Figure 1. Working principle of BaseNet 

On September 25, 2024, Polyseq Biotechnology and the Institute of Biophysics of the Chinese Academy of Sciences jointly published a research paper entitled "BaseNet: A Transformer Based Toolkit for Nanopore Sequencing Signal Decoding" online in the Computational and Structural Biotechnology Journal. This study proposes a nanopore sequencing signal decoding toolkit BaseNet (Figure 1) based on multiple latest Transformer algorithms, including: 

1. Autoregressive Transformer based on Beam Search; 

2. A non autoregressive Transformer trained using the Rescore mechanism and combined loss of CTC and AED; 

3. Paraformer based on CIF predictor and GLM generator; 

4. A large-scale pre trained model based on contrastive learning and diversity learning; 

5. Fast attention with linear computational complexity.

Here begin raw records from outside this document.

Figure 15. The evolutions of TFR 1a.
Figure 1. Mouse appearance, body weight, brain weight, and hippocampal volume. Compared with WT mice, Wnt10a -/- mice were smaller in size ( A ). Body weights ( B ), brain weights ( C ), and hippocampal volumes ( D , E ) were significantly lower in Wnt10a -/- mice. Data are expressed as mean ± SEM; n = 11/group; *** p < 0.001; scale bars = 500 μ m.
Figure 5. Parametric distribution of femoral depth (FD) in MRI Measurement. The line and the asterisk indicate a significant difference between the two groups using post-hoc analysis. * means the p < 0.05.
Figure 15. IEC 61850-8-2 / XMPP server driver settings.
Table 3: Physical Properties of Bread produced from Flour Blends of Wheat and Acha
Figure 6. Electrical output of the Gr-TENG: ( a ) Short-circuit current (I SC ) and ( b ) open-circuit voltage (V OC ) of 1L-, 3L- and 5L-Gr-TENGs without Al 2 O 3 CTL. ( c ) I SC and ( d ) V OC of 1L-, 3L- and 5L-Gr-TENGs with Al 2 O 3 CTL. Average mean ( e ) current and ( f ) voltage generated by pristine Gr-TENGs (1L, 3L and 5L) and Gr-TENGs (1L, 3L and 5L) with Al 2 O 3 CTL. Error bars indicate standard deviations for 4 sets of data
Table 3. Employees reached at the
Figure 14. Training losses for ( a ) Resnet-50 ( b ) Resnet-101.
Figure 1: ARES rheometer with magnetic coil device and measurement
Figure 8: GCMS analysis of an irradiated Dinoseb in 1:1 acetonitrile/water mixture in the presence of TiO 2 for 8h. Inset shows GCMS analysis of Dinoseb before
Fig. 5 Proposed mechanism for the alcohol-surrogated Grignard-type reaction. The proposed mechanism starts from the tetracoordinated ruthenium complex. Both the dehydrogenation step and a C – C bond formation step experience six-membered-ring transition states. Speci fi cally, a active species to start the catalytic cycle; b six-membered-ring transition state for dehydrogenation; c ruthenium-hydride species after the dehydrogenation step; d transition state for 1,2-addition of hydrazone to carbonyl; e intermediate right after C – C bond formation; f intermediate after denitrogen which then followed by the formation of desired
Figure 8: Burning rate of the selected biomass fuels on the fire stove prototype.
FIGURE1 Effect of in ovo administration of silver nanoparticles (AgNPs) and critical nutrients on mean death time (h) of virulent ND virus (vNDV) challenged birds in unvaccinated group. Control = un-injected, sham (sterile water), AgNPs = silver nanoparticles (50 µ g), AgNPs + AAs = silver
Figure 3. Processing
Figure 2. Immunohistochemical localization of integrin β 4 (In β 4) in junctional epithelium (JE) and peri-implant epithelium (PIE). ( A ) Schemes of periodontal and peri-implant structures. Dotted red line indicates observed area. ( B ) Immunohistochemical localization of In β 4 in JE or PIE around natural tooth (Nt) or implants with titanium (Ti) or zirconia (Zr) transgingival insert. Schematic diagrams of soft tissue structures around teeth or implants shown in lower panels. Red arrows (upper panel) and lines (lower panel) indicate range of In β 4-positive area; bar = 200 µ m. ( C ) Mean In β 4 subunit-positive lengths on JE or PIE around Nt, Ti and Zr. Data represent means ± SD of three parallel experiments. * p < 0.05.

Figure 2. Visualization of Cross Attention Score 

And exploration was conducted on the interpretability of the model, such as the fact that cross attention scores can map the alignment relationship between signals and sequences (Figure 2), and that speech waveforms and current signals share common "universal features" in the internal representation of the model (Figure 3).

Figure 3. Performance Comparison of Different Large Models 

The research team conducted rigorous performance evaluations on the same benchmark dataset, and found that the Fine tuned model included in BaseNet outperformed the latest Bonito CRF model, while the Joint CTC model and Fast CRF model performed better than SACall (Figure 4a). In addition, under long read conditions, the model developed by BaseNet exhibits superior performance (Figure 4b). The above test results indicate that BaseNet exhibits better decoding performance compared to other existing decoding algorithms. 

Figure 4. Performance comparison between BaseNet and existing Basecallers 

Dr. Wang Daqian, General Manager of Polyseq Biotechnology, and Dr. Lou Jizhong, Chief Scientist, are the co corresponding authors of the paper. Li Qingwen, a joint doctoral student from Polyseq Biotechnology and Biophysics Institute, is the first author of the paper. Sun Chen from Polyseq Biotechnology participated in the research work.